[[ Extracted material, beginning ]]
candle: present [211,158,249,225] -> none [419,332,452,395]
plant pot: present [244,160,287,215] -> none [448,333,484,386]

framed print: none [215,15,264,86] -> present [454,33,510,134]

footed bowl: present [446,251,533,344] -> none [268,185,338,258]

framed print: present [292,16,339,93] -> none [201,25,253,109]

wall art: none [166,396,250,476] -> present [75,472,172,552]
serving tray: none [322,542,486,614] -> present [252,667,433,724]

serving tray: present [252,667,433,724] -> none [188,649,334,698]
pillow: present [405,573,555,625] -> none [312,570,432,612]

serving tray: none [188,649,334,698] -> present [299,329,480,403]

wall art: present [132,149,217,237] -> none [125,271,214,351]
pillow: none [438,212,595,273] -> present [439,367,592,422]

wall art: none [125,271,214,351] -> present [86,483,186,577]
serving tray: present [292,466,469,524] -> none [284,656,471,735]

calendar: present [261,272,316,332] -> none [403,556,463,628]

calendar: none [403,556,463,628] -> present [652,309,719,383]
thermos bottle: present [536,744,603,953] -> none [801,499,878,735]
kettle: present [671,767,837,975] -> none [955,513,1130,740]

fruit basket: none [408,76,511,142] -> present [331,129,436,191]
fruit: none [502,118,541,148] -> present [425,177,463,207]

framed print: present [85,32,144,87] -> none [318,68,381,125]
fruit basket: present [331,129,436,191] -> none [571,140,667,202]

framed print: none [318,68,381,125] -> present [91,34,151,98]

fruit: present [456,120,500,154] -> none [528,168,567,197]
[[ Extracted material, end ]]
▶ [What you need to do]:
All records must be transcribed exactly, with none left out.

▶ [Result]:
candle: present [211,158,249,225] -> none [419,332,452,395]
plant pot: present [244,160,287,215] -> none [448,333,484,386]

framed print: none [215,15,264,86] -> present [454,33,510,134]

footed bowl: present [446,251,533,344] -> none [268,185,338,258]

framed print: present [292,16,339,93] -> none [201,25,253,109]

wall art: none [166,396,250,476] -> present [75,472,172,552]
serving tray: none [322,542,486,614] -> present [252,667,433,724]

serving tray: present [252,667,433,724] -> none [188,649,334,698]
pillow: present [405,573,555,625] -> none [312,570,432,612]

serving tray: none [188,649,334,698] -> present [299,329,480,403]

wall art: present [132,149,217,237] -> none [125,271,214,351]
pillow: none [438,212,595,273] -> present [439,367,592,422]

wall art: none [125,271,214,351] -> present [86,483,186,577]
serving tray: present [292,466,469,524] -> none [284,656,471,735]

calendar: present [261,272,316,332] -> none [403,556,463,628]

calendar: none [403,556,463,628] -> present [652,309,719,383]
thermos bottle: present [536,744,603,953] -> none [801,499,878,735]
kettle: present [671,767,837,975] -> none [955,513,1130,740]

fruit basket: none [408,76,511,142] -> present [331,129,436,191]
fruit: none [502,118,541,148] -> present [425,177,463,207]

framed print: present [85,32,144,87] -> none [318,68,381,125]
fruit basket: present [331,129,436,191] -> none [571,140,667,202]

framed print: none [318,68,381,125] -> present [91,34,151,98]

fruit: present [456,120,500,154] -> none [528,168,567,197]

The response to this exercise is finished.